== The problem ==
Out of the data below, copy every line with the string "uncomplicated".

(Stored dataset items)
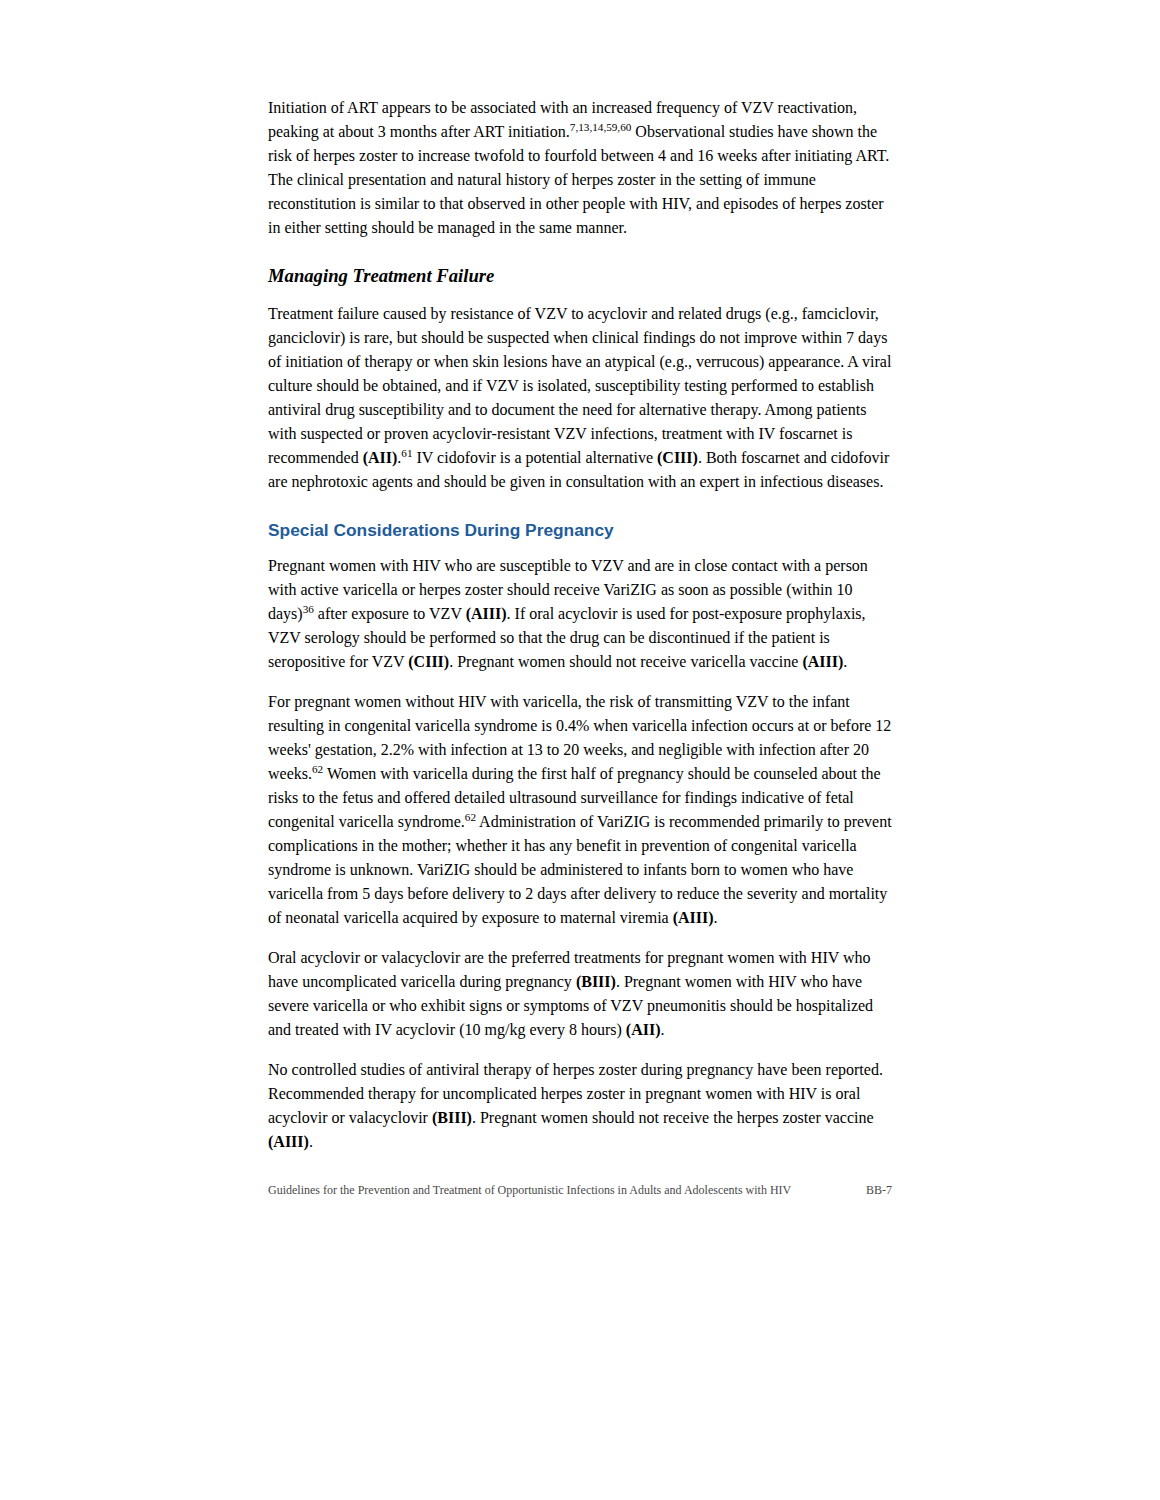Initiation of ART appears to be associated with an increased frequency of VZV reactivation, peaking at about 3 months after ART initiation.7,13,14,59,60 Observational studies have shown the risk of herpes zoster to increase twofold to fourfold between 4 and 16 weeks after initiating ART. The clinical presentation and natural history of herpes zoster in the setting of immune reconstitution is similar to that observed in other people with HIV, and episodes of herpes zoster in either setting should be managed in the same manner.
Managing Treatment Failure
Treatment failure caused by resistance of VZV to acyclovir and related drugs (e.g., famciclovir, ganciclovir) is rare, but should be suspected when clinical findings do not improve within 7 days of initiation of therapy or when skin lesions have an atypical (e.g., verrucous) appearance. A viral culture should be obtained, and if VZV is isolated, susceptibility testing performed to establish antiviral drug susceptibility and to document the need for alternative therapy. Among patients with suspected or proven acyclovir-resistant VZV infections, treatment with IV foscarnet is recommended (AII).61 IV cidofovir is a potential alternative (CIII). Both foscarnet and cidofovir are nephrotoxic agents and should be given in consultation with an expert in infectious diseases.
Special Considerations During Pregnancy
Pregnant women with HIV who are susceptible to VZV and are in close contact with a person with active varicella or herpes zoster should receive VariZIG as soon as possible (within 10 days)36 after exposure to VZV (AIII). If oral acyclovir is used for post-exposure prophylaxis, VZV serology should be performed so that the drug can be discontinued if the patient is seropositive for VZV (CIII). Pregnant women should not receive varicella vaccine (AIII).
For pregnant women without HIV with varicella, the risk of transmitting VZV to the infant resulting in congenital varicella syndrome is 0.4% when varicella infection occurs at or before 12 weeks' gestation, 2.2% with infection at 13 to 20 weeks, and negligible with infection after 20 weeks.62 Women with varicella during the first half of pregnancy should be counseled about the risks to the fetus and offered detailed ultrasound surveillance for findings indicative of fetal congenital varicella syndrome.62 Administration of VariZIG is recommended primarily to prevent complications in the mother; whether it has any benefit in prevention of congenital varicella syndrome is unknown. VariZIG should be administered to infants born to women who have varicella from 5 days before delivery to 2 days after delivery to reduce the severity and mortality of neonatal varicella acquired by exposure to maternal viremia (AIII).
Oral acyclovir or valacyclovir are the preferred treatments for pregnant women with HIV who have uncomplicated varicella during pregnancy (BIII). Pregnant women with HIV who have severe varicella or who exhibit signs or symptoms of VZV pneumonitis should be hospitalized and treated with IV acyclovir (10 mg/kg every 8 hours) (AII).
No controlled studies of antiviral therapy of herpes zoster during pregnancy have been reported. Recommended therapy for uncomplicated herpes zoster in pregnant women with HIV is oral acyclovir or valacyclovir (BIII). Pregnant women should not receive the herpes zoster vaccine (AIII).
Guidelines for the Prevention and Treatment of Opportunistic Infections in Adults and Adolescents with HIV BB-7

== Task result ==
Oral acyclovir or valacyclovir are the preferred treatments for pregnant women with HIV who have uncomplicated varicella during pregnancy (BIII). Pregnant women with HIV who have severe varicella or who exhibit signs or symptoms of VZV pneumonitis should be hospitalized and treated with IV acyclovir (10 mg/kg every 8 hours) (AII).
No controlled studies of antiviral therapy of herpes zoster during pregnancy have been reported. Recommended therapy for uncomplicated herpes zoster in pregnant women with HIV is oral acyclovir or valacyclovir (BIII). Pregnant women should not receive the herpes zoster vaccine (AIII).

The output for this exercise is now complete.